Costs of Introducing and Delivering HPV Vaccines in Low and Lower Middle Income Countries: Inputs for GAVI Policy on Introduction Grant Support to Countries

PLoS One
[Accessed 28 June 2014]
http://www.plosone.org/

Research Article
Costs of Introducing and Delivering HPV Vaccines in Low and Lower Middle Income Countries: Inputs for GAVI Policy on Introduction Grant Support to Countries
Ann Levin, Susan A. Wang, Carol Levin, Vivien Tsu, Raymond Hutubessy mail
Published: June 26, 2014
DOI: 10.1371/journal.pone.0101114
Abstract
Background
In November 2011, the GAVI Alliance made the decision to add HPV vaccine as one of the new vaccines for which countries eligible for its funding (less than $1520 per capita income) could apply to receive support for national HPV vaccination, provided they could demonstrate the ability to deliver HPV vaccines. This paper describes the data and analysis shared with GAVI policymakers for this decision regarding GAVI HPV vaccine support. The paper reviews why strategies and costs for HPV vaccine delivery are different from other vaccines and what is known about the cost components from available data that originated primarily from HPV vaccine delivery costing studies in low and middle income-countries.
Methods
Financial costs of HPV vaccine delivery were compared across three sources of data: 1) vaccine delivery costing of pilot projects in five low and lower-middle income countries; 2) cost estimates of national HPV vaccination in two low income countries; and 3) actual expenditure data from national HPV vaccine introduction in a low income country.

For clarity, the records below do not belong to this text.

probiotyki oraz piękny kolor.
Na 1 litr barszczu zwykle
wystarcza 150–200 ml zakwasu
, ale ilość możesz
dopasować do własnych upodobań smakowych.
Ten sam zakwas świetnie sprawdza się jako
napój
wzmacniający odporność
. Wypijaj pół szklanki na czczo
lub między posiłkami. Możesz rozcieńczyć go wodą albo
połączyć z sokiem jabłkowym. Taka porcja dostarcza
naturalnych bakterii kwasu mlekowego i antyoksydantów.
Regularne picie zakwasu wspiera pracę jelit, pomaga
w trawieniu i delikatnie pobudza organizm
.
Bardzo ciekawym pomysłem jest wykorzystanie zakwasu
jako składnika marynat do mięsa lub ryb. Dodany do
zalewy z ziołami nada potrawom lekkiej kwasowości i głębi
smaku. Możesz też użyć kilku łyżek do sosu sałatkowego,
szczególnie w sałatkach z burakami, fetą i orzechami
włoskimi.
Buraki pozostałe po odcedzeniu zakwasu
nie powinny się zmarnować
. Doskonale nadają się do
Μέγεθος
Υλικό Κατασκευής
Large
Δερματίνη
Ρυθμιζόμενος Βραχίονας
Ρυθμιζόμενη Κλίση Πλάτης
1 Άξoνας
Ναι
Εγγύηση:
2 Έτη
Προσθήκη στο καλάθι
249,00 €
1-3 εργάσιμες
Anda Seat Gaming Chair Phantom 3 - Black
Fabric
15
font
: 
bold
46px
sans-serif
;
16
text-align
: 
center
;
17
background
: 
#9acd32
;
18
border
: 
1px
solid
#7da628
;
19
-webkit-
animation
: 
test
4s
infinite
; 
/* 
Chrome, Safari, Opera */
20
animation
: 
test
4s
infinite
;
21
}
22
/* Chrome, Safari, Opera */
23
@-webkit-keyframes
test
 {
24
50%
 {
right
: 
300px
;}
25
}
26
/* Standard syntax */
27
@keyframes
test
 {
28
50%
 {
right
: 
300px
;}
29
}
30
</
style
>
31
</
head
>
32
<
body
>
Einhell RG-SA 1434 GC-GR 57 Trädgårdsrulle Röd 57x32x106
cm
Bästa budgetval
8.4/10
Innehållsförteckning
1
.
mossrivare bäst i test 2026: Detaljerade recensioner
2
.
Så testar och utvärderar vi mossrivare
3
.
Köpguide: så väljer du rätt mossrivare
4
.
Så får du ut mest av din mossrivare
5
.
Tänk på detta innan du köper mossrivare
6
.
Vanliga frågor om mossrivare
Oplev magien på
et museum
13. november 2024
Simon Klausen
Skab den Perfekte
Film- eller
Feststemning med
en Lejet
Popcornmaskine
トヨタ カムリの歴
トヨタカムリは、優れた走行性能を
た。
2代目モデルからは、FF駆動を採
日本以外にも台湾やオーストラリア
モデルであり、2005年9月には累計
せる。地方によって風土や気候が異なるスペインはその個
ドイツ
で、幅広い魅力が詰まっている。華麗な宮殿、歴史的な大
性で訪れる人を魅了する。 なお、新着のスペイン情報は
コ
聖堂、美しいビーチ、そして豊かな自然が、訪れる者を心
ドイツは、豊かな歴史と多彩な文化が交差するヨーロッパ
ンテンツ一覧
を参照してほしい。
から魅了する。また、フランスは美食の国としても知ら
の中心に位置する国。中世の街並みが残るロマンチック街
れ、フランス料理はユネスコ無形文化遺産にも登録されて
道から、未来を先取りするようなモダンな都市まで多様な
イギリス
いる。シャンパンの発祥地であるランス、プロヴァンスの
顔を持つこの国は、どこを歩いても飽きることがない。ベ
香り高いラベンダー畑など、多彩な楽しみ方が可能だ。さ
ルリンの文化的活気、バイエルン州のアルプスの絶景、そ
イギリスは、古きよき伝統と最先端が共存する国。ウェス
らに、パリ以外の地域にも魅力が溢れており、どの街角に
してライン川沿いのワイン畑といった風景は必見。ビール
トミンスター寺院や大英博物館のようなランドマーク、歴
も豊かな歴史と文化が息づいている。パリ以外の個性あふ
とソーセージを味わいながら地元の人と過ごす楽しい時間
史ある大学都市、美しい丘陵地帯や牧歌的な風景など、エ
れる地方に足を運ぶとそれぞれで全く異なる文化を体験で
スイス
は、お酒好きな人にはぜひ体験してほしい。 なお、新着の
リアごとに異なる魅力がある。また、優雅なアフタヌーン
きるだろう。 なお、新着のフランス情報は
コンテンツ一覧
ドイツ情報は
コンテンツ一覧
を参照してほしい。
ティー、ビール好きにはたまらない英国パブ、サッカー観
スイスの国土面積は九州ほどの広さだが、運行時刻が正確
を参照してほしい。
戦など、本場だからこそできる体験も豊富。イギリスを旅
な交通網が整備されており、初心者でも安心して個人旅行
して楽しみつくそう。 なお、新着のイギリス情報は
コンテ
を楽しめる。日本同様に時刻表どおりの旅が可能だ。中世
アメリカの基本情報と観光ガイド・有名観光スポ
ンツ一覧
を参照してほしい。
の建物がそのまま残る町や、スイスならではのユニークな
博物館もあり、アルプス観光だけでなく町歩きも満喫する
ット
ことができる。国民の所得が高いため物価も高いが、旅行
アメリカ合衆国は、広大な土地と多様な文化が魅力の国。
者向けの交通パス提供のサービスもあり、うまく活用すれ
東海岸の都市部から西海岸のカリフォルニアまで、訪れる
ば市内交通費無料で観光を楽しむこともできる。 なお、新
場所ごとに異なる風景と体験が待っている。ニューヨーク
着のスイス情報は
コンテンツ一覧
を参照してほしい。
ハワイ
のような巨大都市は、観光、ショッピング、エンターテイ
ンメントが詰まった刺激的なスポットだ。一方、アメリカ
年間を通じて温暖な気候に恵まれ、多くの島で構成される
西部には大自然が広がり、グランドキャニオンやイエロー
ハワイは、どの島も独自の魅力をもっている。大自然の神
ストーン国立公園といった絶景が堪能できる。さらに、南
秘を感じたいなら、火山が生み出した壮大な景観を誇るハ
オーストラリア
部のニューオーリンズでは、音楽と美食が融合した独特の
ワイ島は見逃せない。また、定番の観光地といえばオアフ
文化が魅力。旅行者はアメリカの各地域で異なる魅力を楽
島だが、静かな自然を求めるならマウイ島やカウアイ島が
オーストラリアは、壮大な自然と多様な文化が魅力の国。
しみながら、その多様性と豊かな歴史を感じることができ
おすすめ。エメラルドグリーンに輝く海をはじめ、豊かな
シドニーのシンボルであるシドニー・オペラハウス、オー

Both costs of resources required to introduce the vaccine (or initial one-time investment, such as cold chain equipment purchases) and recurrent (ongoing costs that repeat every year) costs, such as transport and health personnel time, were analyzed. The cost per dose, cost per fully immunized girl (FIG) and cost per eligible girl were compared across studies.
Results
Costs varied among pilot projects and estimates of national programs due to differences in scale and service delivery strategy. The average introduction costs per fully immunized girl ranged from $1.49 to $18.94 while recurrent costs per girl ranged from $1.00 to $15.69, with both types of costs varying by delivery strategy and country. Evaluating delivery costs along programme characteristics as well as country characteristics (population density, income/cost level, existing service delivery infrastructure) are likely the most informative and useful for anticipating costs for HPV vaccine delivery.
Conclusions
This paper demonstrates the importance of country level cost data to inform global donor policies for vaccine introduction support. Such data are also valuable for informing national decisions on HPV vaccine introduction.